▸ Images with keypoint coordinates
* * * * * * *

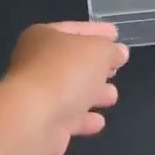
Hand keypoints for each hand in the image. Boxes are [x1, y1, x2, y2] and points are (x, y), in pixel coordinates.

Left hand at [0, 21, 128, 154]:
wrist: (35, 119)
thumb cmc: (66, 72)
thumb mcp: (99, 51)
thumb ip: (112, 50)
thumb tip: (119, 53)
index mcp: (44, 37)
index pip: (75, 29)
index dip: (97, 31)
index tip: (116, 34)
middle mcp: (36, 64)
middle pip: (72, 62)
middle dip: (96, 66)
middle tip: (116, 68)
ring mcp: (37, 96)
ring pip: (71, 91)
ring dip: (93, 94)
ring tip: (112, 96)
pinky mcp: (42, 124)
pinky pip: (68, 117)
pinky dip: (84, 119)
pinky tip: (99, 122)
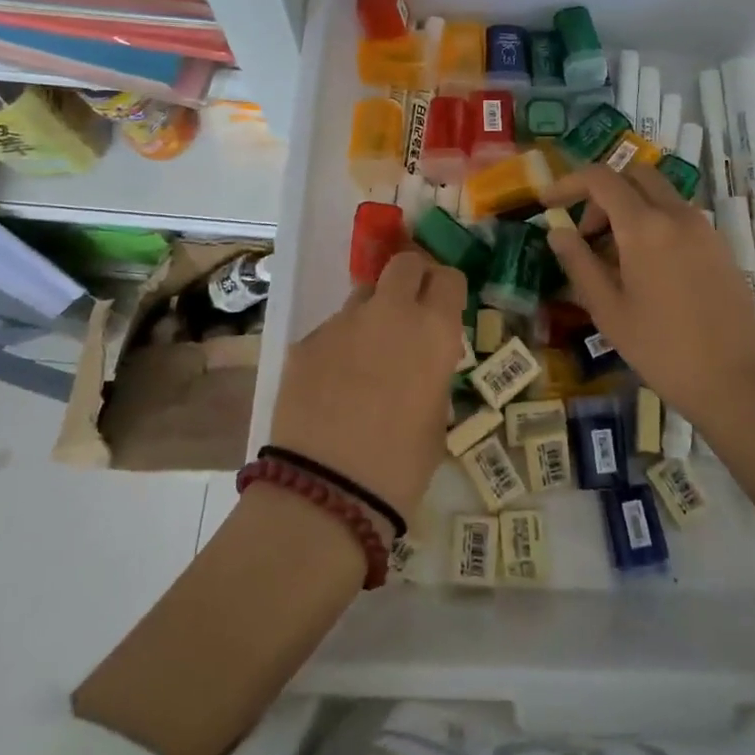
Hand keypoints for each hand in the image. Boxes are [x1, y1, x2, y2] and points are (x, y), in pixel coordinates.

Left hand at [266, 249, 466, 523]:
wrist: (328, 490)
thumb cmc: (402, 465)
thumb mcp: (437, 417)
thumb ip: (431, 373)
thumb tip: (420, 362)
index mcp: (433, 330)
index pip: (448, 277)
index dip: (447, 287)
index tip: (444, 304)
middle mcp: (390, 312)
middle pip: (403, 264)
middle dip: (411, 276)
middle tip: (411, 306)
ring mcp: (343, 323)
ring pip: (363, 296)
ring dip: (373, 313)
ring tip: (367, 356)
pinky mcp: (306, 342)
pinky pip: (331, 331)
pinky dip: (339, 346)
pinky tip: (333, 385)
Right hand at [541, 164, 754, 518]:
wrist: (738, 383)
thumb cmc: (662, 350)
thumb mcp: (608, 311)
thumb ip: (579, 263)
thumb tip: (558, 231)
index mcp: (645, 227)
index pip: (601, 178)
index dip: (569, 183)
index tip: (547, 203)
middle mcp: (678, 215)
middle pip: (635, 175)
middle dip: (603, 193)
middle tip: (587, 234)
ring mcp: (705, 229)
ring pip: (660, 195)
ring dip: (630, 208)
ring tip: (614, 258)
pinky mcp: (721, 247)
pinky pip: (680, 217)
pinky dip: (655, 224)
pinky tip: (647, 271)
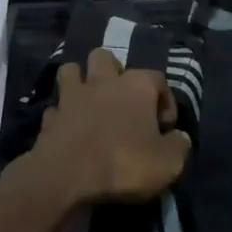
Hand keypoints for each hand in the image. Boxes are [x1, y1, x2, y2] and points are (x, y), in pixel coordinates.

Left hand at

* * * * * * *

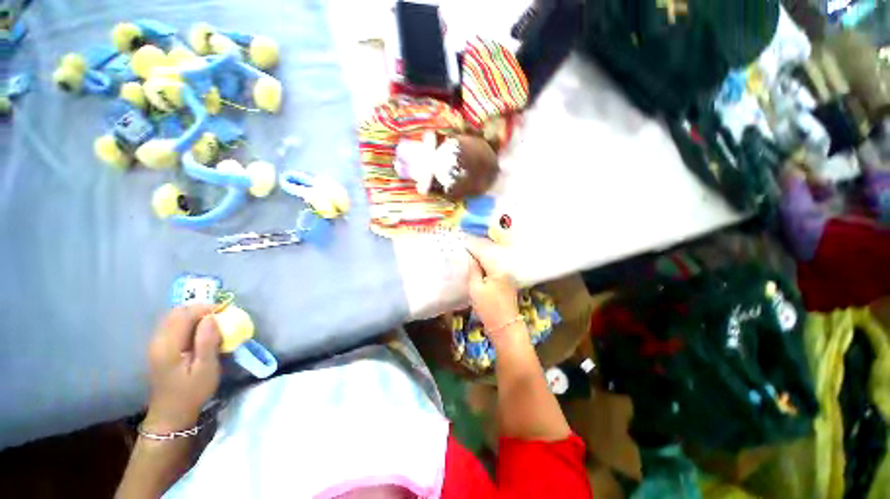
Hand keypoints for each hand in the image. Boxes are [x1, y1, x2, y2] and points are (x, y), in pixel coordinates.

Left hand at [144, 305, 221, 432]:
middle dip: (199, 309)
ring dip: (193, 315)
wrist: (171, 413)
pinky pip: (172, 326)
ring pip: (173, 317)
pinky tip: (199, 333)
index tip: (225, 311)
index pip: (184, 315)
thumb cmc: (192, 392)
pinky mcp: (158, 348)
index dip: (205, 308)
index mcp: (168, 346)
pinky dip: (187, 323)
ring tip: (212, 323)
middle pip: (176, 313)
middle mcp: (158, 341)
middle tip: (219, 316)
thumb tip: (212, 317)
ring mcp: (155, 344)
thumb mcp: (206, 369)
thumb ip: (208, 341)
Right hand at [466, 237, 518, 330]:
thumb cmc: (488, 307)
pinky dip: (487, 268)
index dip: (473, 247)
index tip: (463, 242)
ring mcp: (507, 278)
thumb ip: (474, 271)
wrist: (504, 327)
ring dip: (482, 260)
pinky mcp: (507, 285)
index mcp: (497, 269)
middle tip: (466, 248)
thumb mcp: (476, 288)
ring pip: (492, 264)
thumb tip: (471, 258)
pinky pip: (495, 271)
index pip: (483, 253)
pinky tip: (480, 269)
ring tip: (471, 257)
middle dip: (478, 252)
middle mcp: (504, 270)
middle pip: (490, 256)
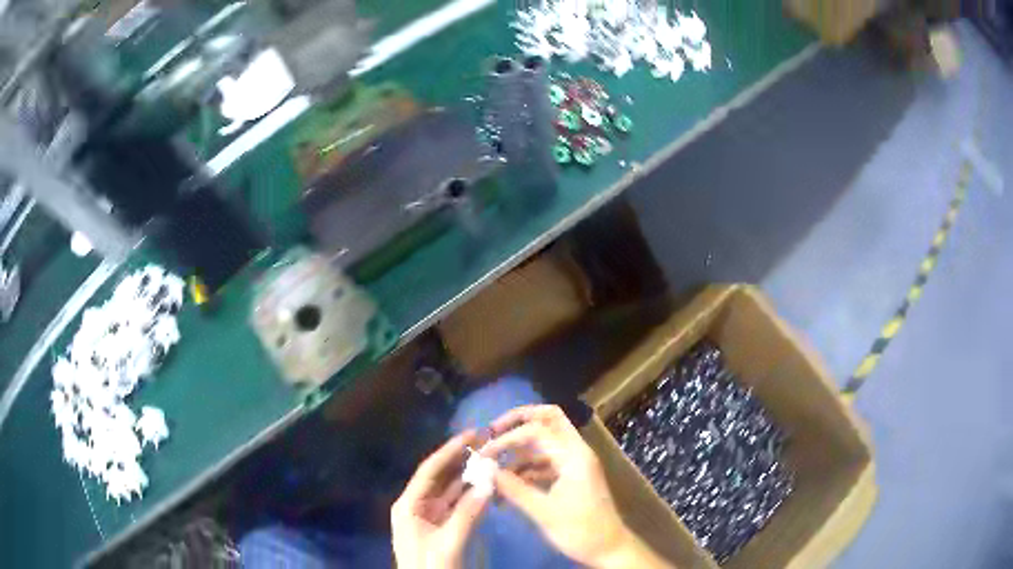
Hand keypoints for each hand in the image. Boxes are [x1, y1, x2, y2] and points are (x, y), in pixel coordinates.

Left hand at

* * * * * * *

▸ Task brief
Every line of the records that includes the word "Left" should be gathered.

▸ Finished task
Left hand at [0, 21, 128, 154]:
Left hand at [266, 249, 466, 523]:
Left hand at
Left hand at [144, 305, 221, 432]:
Left hand at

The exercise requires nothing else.